All my focus has been on doing, not on being. It’s been a dwelling on all the things that haven’t, instead of the things that have. It’s been a striving not a resting. And in each moment I do instead of be, in each moment I crumble over the failure instead of the blessing, in each moment I strive instead of rest, I move further from the simple and I create another complication.

Have all those moments really been pushing me further away, instead of drawing me closer? Have I been going wide instead of deep? I know that the still small voice is convicting me of never leaving the surface, of spreading further across it instead of drilling through, of going far down. 

I imagine myself drilling for oil, but only ever going an inch deep, I find nothing because I have penetrated no ground. The beautifully rich oil is found deep under the ground, hidden below the sea beneath layer upon layer of soil and rock. It takes persistent work to find it, to draw it out.
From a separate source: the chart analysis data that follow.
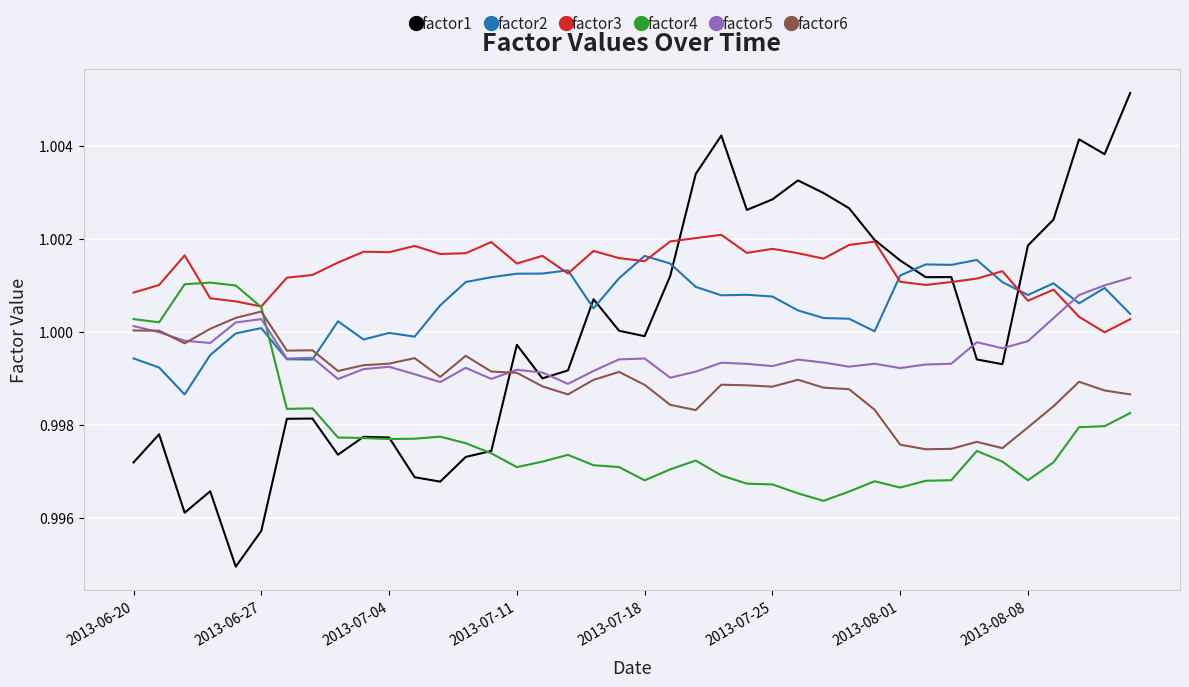

Which series ends up on top after the final intersection of factor4 and factor2?

factor2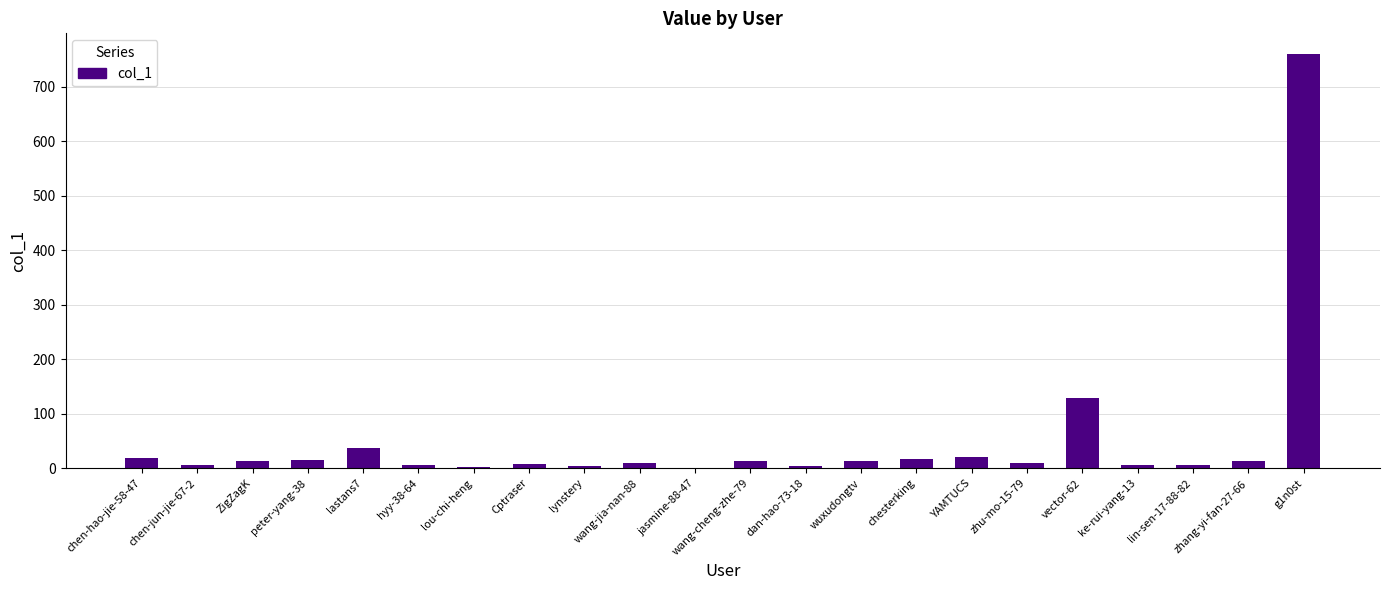

At which label is the value closest to 380?

vector-62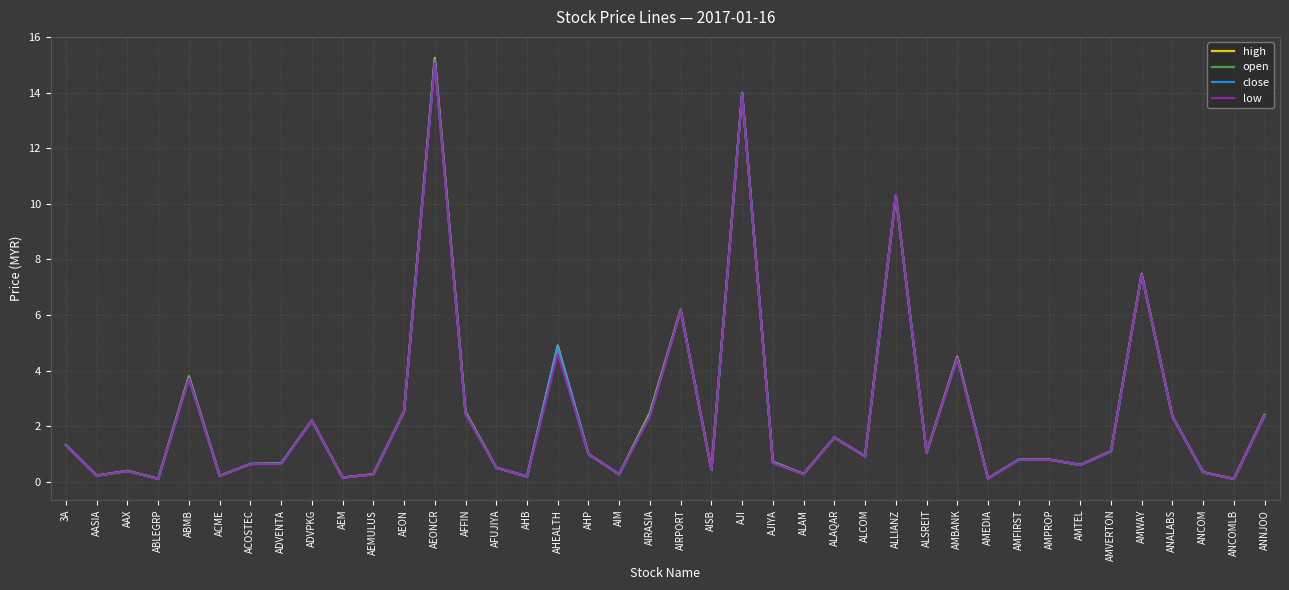

What is the difference between the highest and lowest values at AMBANK?

0.1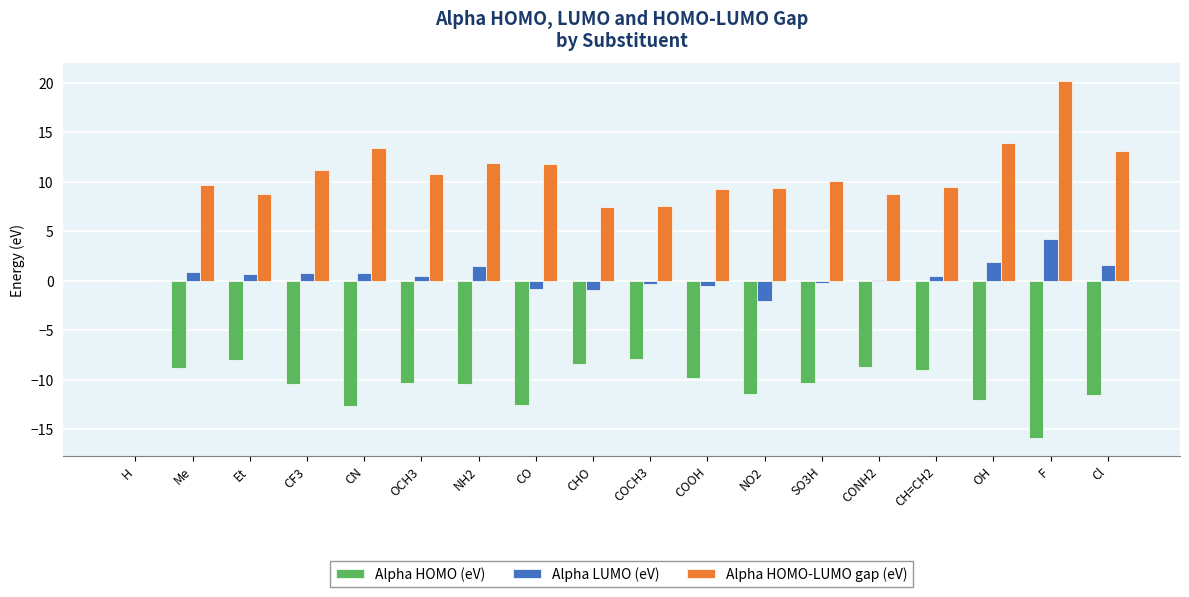

True or false: Alpha HOMO-LUMO gap (eV) has a value of 13.1 at Cl.

True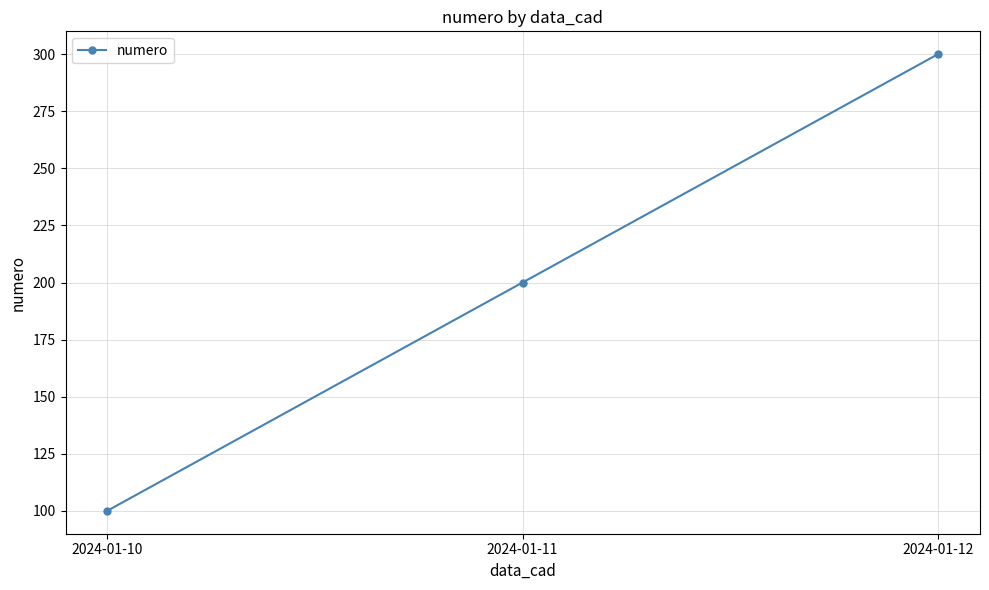

What is the sum of the values at 2024-01-10 and 2024-01-12?

400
How many layers must we drill through before we reach the rich, nutrients, anointing oil of the Father? How many times must we lay down our religion to have relationship? How many times must we strip back the complications to the simple gospel, must we just run like little children into the wide open arms of a Father who loves us?

I don’t want to hold onto to myself if it means missing out on who my Papa is, of how he loves me, of where he is taking me. I want to lay down my religion, my foolish attempts to climb into his arms and rather be swept up by him. I want to make the choice to daily rejoice in the simple gospel, not the man made complicated one.